ESPE Abstracts (2018) 89 P-P3-129

Obesity of Childhood and Ambulatory Glucose Monitorization

Ayça Törel Ergüra, Berrin Atmacab & Tuğçe Ataseven Emeksizb


aDepartment of Pediatric Endocrinology, Faculty of Medicine, Ufuk University, Ankara, Turkey; bDepartment of Pediatrics, Faculty of Medicine, Ufuk University, Ankara, Turkey


Introduction: Childhood obesity (CO) is an important risk factor for the development of many chronic metabolic diseases of the adult age, and one of the most important ones is glucose homeostasis. However, the parameters used to diagnose carbohydrate metabolism disorders in obese children are not always guiding early in detecting pathologies, and may be inadequate to predict the pathologies. For this reason new diagnostic methods are needed. For this purpose, in this study it was deemed suitable to investigate the importance of ambulatory glucose monitoring (AGM) in obese children to evaluate metabolic complications of the glucose homeostasis system in early stages.

Material and methods: After detailed history, anthropometric evaluation and physical examination in seven obese children (according to BMI and BMIpercentile for age and sex) who applied to our pediatric endocrine polyclinic, biochemical and hormonal panels were searched. First of all, ambulatory glucose monitoring (AGM) was applied to all cases and measurements were taken seven times a day for 14 days. Diet and exercise treatment were not performed during these measurements. Especially we wanted them to go on their daily life and habits during this period. Other conventional diagnostic methods (basal and postprandial blood glucose level, HOMA-IR, OGTT, HbAlc) were used to determine glucose homeostasis after 14 days of measurement. Measurements were determined as morning hunger, first and second hours after breakfast, before lunch and dinner, after 1 and 2 hours after meals, and at 0300 in the morning. Measurements of blood glucose level below 70 mg/dl were assessed as hypoglycemia, values above 180 mg/dl were assessed as hyperglycemia.

*Activity:* Do these statements agree with the abstract on childhood obesity and glucose monitoring? For each, answer yes or no and quote the deciding words. (a) The children's glucose was measured seven times a day over 14 days. (b) The children followed diet and exercise treatment while the measurements were taken. (c) A blood glucose reading above 180 mg/dl was counted as hyperglycemia.

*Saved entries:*
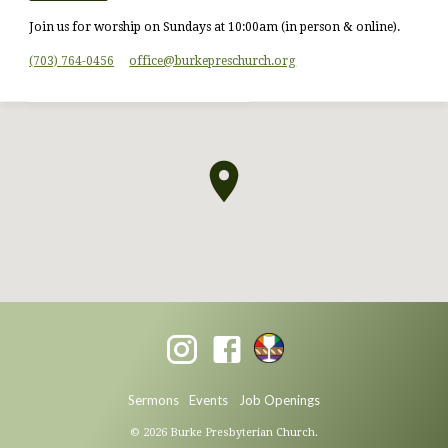
Join us for worship on Sundays at 10:00am (in person & online).
(703) 764-0456
office​@burkepreschurch.org
Sermons
Events
Job Openings
© 2026 Burke Presbyterian Church.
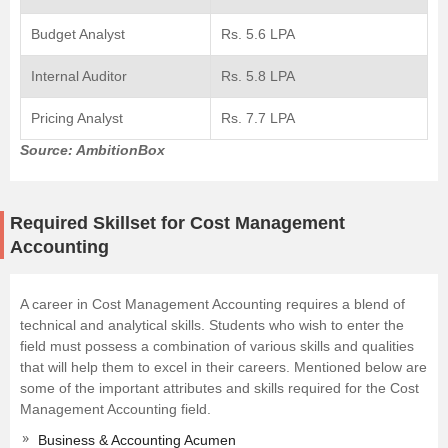
Budget Analyst
Rs. 5.6 LPA
Internal Auditor
Rs. 5.8 LPA
Pricing Analyst
Rs. 7.7 LPA
Source: AmbitionBox
Required Skillset for Cost Management
Accounting
A career in Cost Management Accounting requires a blend of
technical and analytical skills. Students who wish to enter the
field must possess a combination of various skills and qualities
that will help them to excel in their careers. Mentioned below are
some of the important attributes and skills required for the Cost
Management Accounting field.
Business & Accounting Acumen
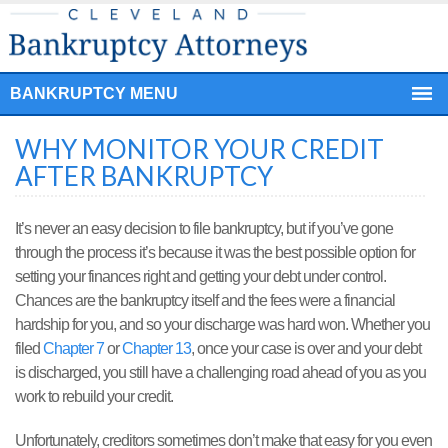
BANKRUPTCY MENU
WHY MONITOR YOUR CREDIT
AFTER BANKRUPTCY
It’s never an easy decision to file bankruptcy, but if you’ve gone
through the process it’s because it was the best possible option for
setting your finances right and getting your debt under control.
Chances are the bankruptcy itself and the fees were a financial
hardship for you, and so your discharge was hard won. Whether you
filed
Chapter 7
or
Chapter 13
, once your case is over and your debt
is discharged, you still have a challenging road ahead of you as you
work to rebuild your credit.
Unfortunately, creditors sometimes don’t make that easy for you even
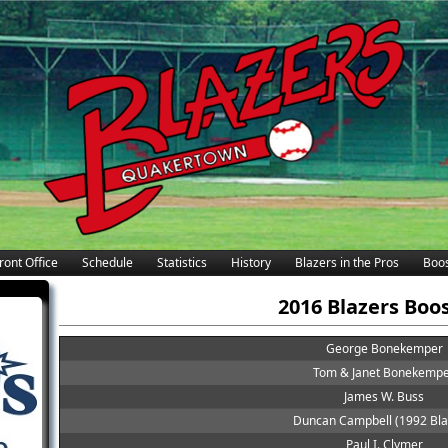
ront Office
Schedule
Statistics
History
Blazers in the Pros
Boos
2016 Blazers Boo
George Bonekemper
Tom & Janet Bonekemp
James W. Buss
Duncan Campbell (1992 Bla
Paul I. Clymer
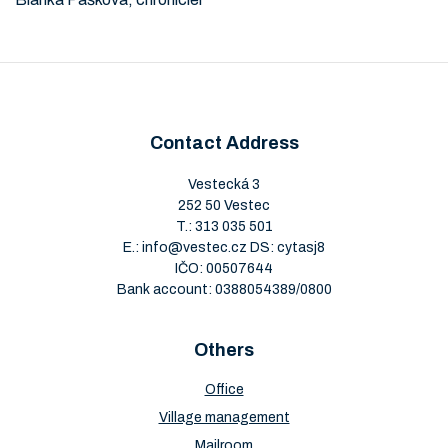
Contact Address
Vestecká 3
252 50 Vestec
T.:
313 035 501
E.:
info@vestec.cz
DS: cytasj8
IČO: 00507644
Bank account: 0388054389/0800
Others
Office
Village management
Mailroom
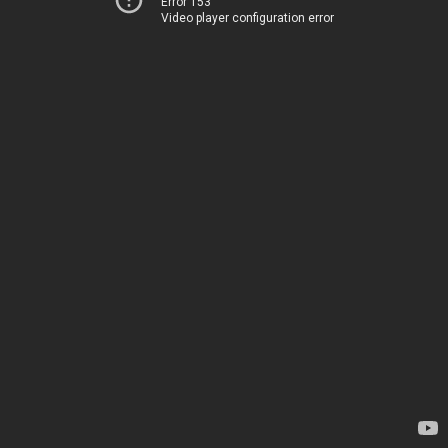
Error 153
Video player configuration error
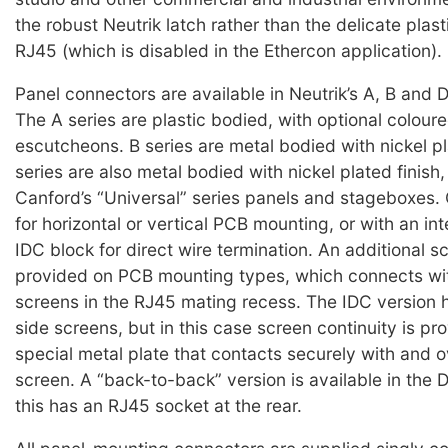
the robust Neutrik latch rather than the delicate plast
RJ45 (which is disabled in the Ethercon application).
Panel connectors are available in Neutrik’s A, B and D
The A series are plastic bodied, with optional coloure
escutcheons. B series are metal bodied with nickel pl
series are also metal bodied with nickel plated finish,
Canford’s “Universal” series panels and stageboxes.
for horizontal or vertical PCB mounting, or with an in
IDC block for direct wire termination. An additional sc
provided on PCB mounting types, which connects wit
screens in the RJ45 mating recess. The IDC version
side screens, but in this case screen continuity is pr
special metal plate that contacts securely with and o
screen. A “back-to-back” version is available in the D
this has an RJ45 socket at the rear.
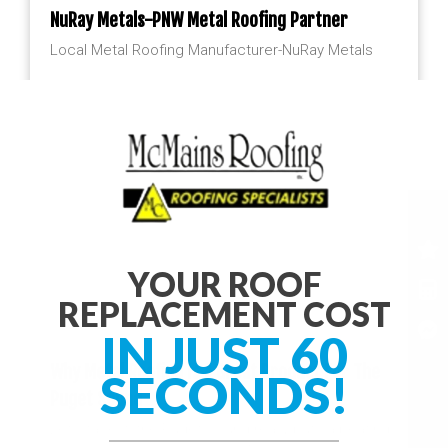
NuRay Metals-PNW Metal Roofing Partner
Local Metal Roofing Manufacturer-NuRay Metals
YOUR ROOF
REPLACEMENT COST
IN JUST 60
Why Metal Roofing Is A Great Product For The
SECONDS!
Puget Sound
Let’s face it, the Puget Sound really puts a beating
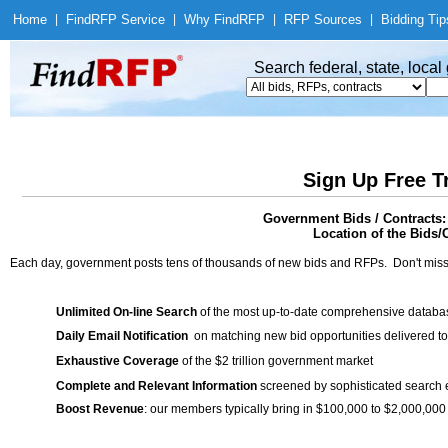
Home
|
Find
RFP Service
|
Why Find
RFP
|
RFP Sources
|
Bidding Tip
Search federal, state, loca
Sign Up Free T
Government Bids / Contract
Location of the Bids/C
Each day, government posts tens of thousands of new bids and RFPs. Don't miss
Unlimited On-line Search
of the most up-to-date comprehensive database
Daily Email Notification
on matching new bid opportunities delivered to
Exhaustive Coverage
of the $2 trillion government market
Complete and Relevant Information
screened by sophisticated search
Boost Revenue
: our members typically bring in $100,000 to $2,000,000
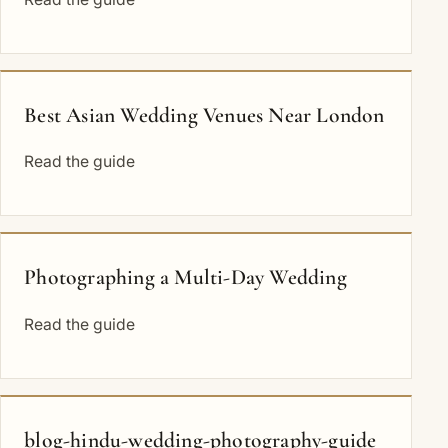
Best Asian Wedding Venues Near London
Read the guide
Photographing a Multi-Day Wedding
Read the guide
blog-hindu-wedding-photography-guide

*Result of the exercise:*
(a) Yes: "measurements were taken seven times a day for 14 days"
(b) No: "Diet and exercise treatment were not performed during these measurements."
(c) Yes: "values above 180 mg/dl were assessed as hyperglycemia"